Nagata has already identified Martian naval technology in the distress transponder from the Scopuli (the ship that the Canterbury was lured to,) indicating the Donnager was responsible for the trap they walked into, and for the destruction of the Canterbury. In the hopes of protecting themselves once they're taken by the Martian Navy, Holden sends out a transmission explaining that the Martian ship was responsible for destroying the Canterbury. He further states that if the five crew members are killed after being taken aboard the Donnager, it will be proof that the Martians are the ones who destroyed the Canterbury and killed everyone on board. He hopes that this transmission will serve as insurance against their captors killing them, but is not sure if the transmission went through. The Knight is then pulled into the Donnager where the five are apprehended by Martian soldiers at gunpoint.

=== Ceres Station===
Detective Joe Miller (Thomas Jane) sneaks into the apartment of pilot and activist Julie Mao (Florence Faivre) to investigate her disappearance. Recent transmissions reveal a strained relationship with her wealthy father, who threatened to sell her racing ship. Miller and his partner Dimitri Havelock (Jay Hernandez) are sent to catch local Belter gangsters and recover stolen water. Although Miller catches them, he lets them go, after coming to admire their survivalist defiance, but tells them to stay away from the water. He then resumes his search for Julie and learns from Ceres Station's dock master that she had boarded the Scopuli.

=== UN Headquarters ===
Deputy Undersecretary Chrisjen Avasarala (Shohreh Aghdashloo) is reprimanded by UN Undersecretary Sadavir Errinwright (Shawn Doyle) for using banned torture techniques on OPA member Heikki Sabong (Joe Delfin). Avasarala believes that the contraband stealth tech that Sabong smuggled could cause a rift in the delicate balance between Earth and Mars. She sends Sabong to Luna for further interrogation, but then is told that he killed himself en route.

== Production ==
The episode, entitled "The Big Empty", was written by show creators Mark Fergus and Hawk Ostby, based on the first book of the novel series, Leviathan Wakes, and directed by Terry McDonough. It is the second overall episode of the series.

== Reception ==

=== Ratings ===
"The Big Empty" was watched by 854,000 American viewers on its initial viewing, and also acquired a 0.27 rating in the 18–49 demographic.

=== Critical response ===
The episode has received positive reviews from critics, who mostly lauded the show's continuing focus on world-building and its increasing characterization, especially the storyline involving Holden and his crew stranded in space. Chris Carabott of IGN gave the episode a rating of 8.5 out of 10, saying it "builds upon the exceptional world building that started in the first episode", and referred the storyline of Holden and his crew stranded in space as "fantastically executed", even though he felt the storyline on Earth "doesn't feel fully developed just yet."

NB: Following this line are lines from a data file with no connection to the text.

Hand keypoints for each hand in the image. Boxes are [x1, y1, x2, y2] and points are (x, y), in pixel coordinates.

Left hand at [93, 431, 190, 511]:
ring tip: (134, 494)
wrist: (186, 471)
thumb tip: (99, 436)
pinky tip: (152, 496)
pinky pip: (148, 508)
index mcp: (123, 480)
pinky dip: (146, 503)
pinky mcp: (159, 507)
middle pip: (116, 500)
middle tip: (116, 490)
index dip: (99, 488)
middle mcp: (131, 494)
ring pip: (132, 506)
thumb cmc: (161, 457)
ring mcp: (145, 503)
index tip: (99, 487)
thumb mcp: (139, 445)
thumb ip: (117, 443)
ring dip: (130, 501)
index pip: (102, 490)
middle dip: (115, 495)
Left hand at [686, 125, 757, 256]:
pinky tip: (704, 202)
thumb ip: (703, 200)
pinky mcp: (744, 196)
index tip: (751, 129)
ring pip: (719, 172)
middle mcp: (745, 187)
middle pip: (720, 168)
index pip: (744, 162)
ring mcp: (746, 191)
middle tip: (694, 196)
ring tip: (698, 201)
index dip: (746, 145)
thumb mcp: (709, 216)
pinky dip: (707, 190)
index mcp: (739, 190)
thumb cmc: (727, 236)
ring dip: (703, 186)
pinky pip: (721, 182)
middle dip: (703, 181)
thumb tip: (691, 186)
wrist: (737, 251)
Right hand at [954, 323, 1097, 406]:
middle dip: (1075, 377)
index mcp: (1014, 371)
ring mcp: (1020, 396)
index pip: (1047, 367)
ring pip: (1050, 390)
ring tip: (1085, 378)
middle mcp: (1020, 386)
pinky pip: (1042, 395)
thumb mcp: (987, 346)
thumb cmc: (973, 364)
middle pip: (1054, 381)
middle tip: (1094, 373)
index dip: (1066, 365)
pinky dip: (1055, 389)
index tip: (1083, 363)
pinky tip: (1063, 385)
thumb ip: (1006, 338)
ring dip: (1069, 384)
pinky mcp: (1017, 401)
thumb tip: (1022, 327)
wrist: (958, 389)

Zack Handlen of The A.V. Club gave the episode a rating of B+, saying it "moves the story forward a few inches, and gets some thrills out of the Knight's predicament", even though "the awe and mystery of [the series premiere] are in shorter supply here", and considered it a bit inferior to the pilot episode. Michael Ahr of Den of Geek gave the episode of 4.5 out of 5, praising the episode's ability to give off "a sense that the delicate balance is about to shift dramatically keeps viewers leaning in towards their screens", and also mentioned the show's strengthened focus on great storytelling, especially commending on Holden's storyline.